### [Input material]
Segment Open
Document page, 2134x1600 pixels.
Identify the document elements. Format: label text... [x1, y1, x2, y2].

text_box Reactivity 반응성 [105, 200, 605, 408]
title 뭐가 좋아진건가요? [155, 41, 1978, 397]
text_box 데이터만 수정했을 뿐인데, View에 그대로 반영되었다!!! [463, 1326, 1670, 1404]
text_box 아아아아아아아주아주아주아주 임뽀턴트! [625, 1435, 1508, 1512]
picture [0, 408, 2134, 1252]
Segment Closed
Segment Open
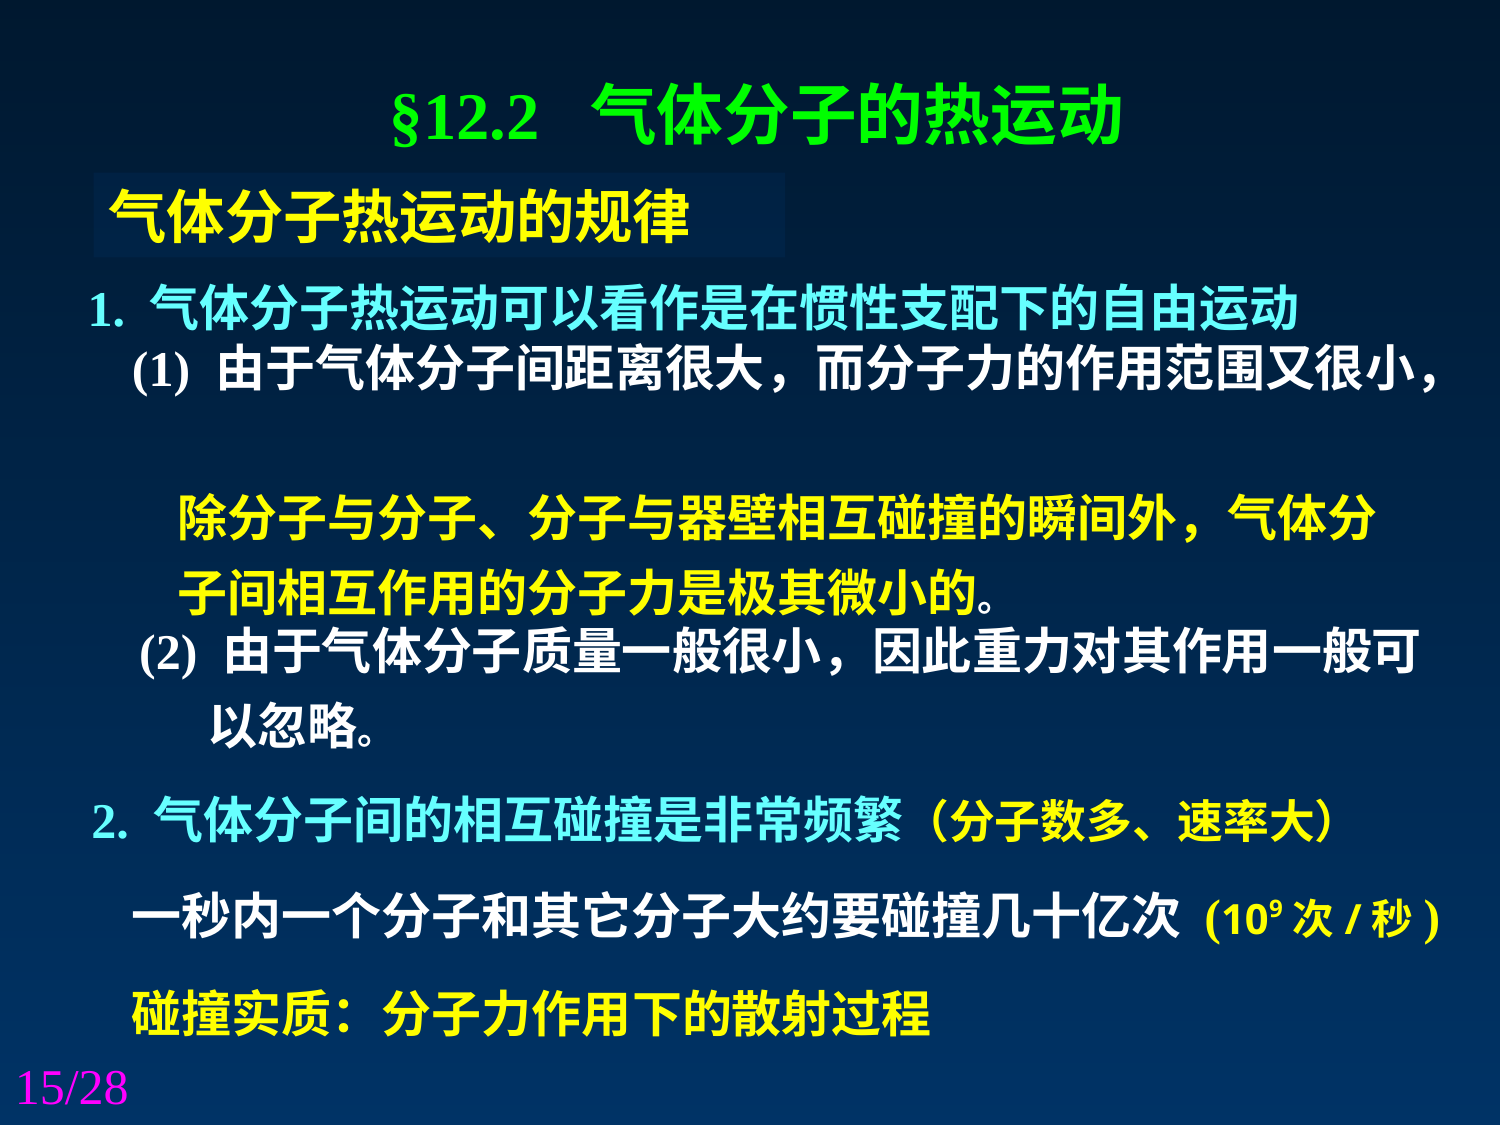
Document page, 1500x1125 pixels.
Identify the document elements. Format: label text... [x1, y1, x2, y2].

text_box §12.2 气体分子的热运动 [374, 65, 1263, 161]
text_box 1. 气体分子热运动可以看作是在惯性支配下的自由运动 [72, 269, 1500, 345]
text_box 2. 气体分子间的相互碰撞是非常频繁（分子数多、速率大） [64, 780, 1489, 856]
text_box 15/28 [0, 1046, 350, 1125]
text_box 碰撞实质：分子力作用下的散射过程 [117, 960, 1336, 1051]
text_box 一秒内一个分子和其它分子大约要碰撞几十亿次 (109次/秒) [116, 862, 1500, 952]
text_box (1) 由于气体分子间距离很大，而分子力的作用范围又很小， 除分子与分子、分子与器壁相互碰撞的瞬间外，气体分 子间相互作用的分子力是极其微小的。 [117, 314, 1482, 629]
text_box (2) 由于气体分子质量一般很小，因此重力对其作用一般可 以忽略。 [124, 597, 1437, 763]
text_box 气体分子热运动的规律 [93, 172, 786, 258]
Segment Closed
Segment Open
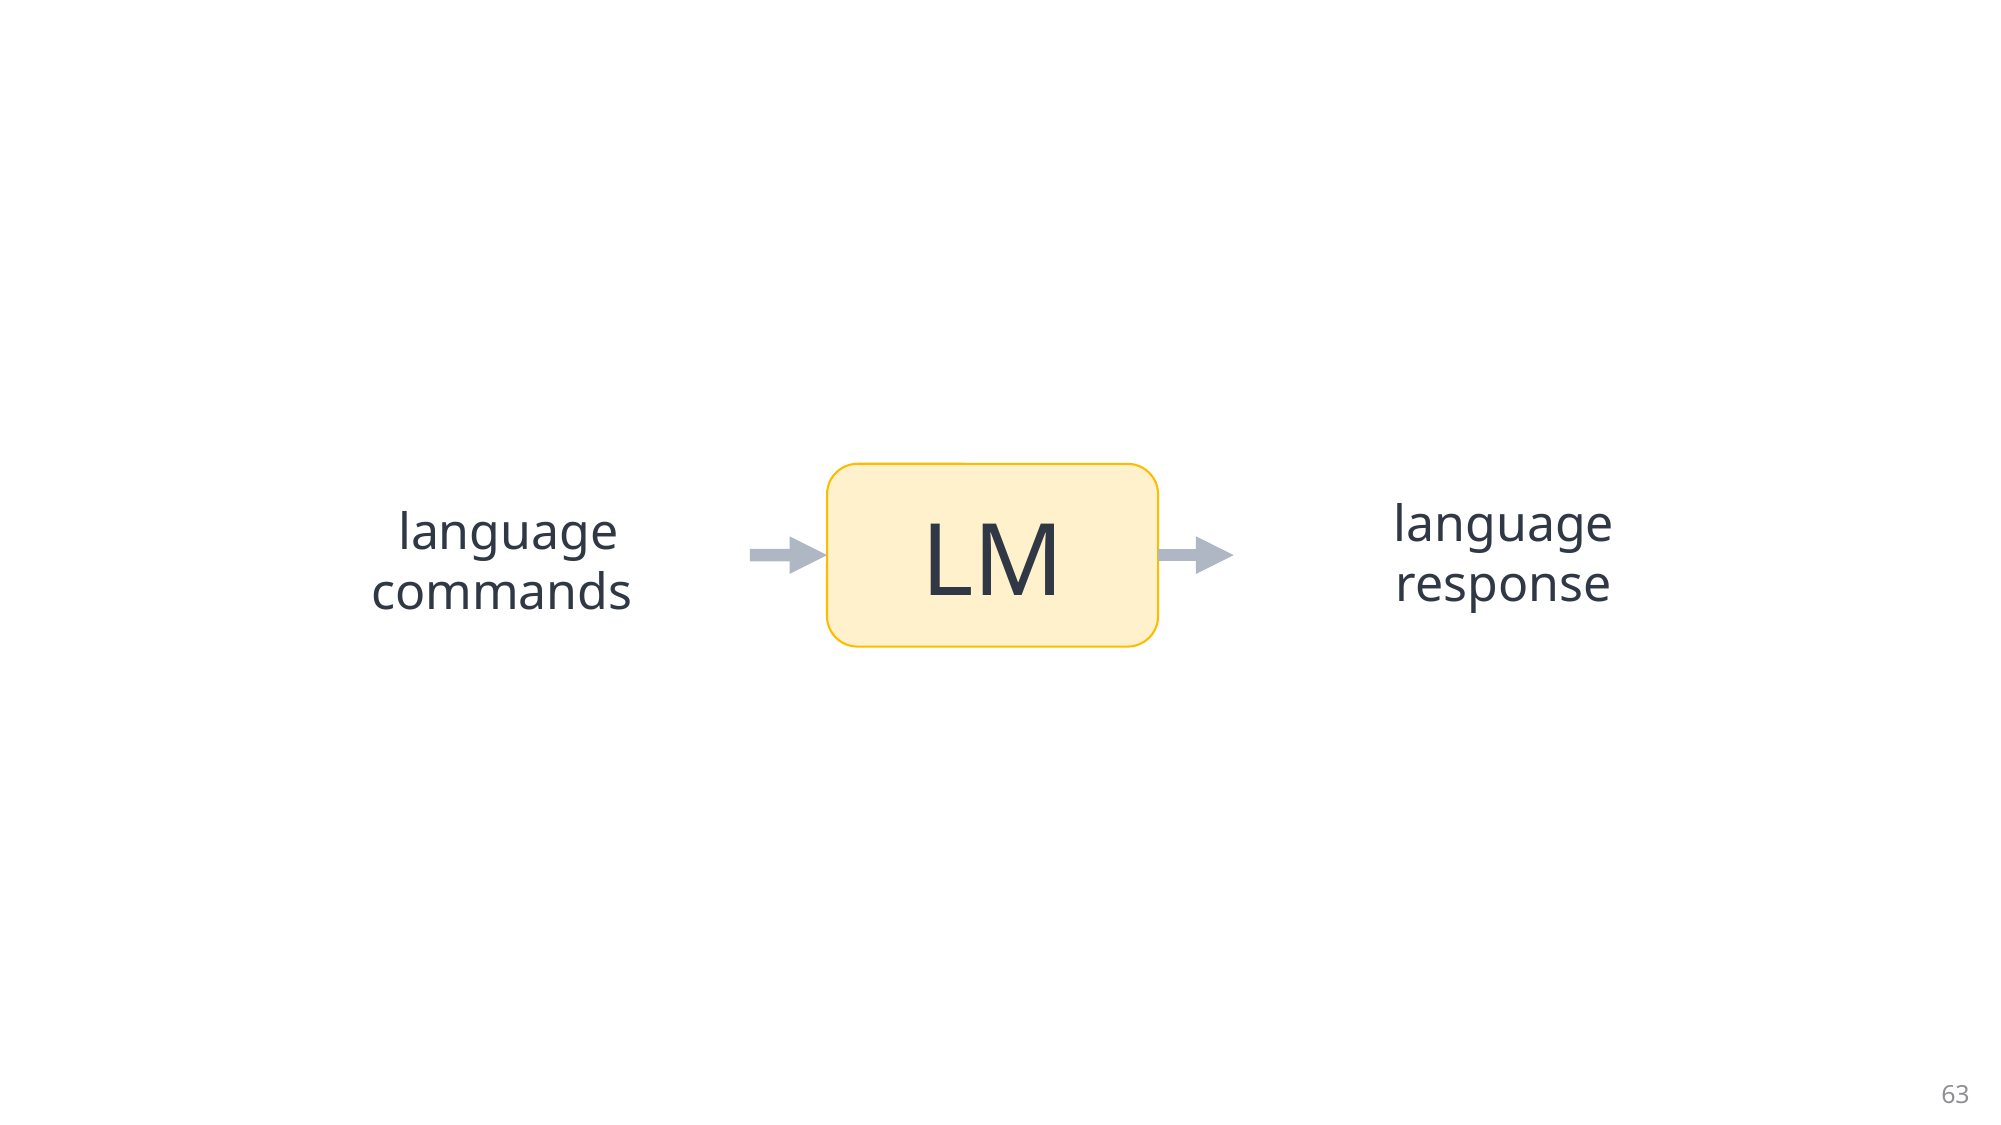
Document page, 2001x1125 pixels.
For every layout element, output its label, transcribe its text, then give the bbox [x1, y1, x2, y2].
Segment Closed
Your task is to show every line of the listing above containing "pixels".

Document page, 2134x1600 pixels.
Document page, 1500x1125 pixels.
Document page, 2001x1125 pixels.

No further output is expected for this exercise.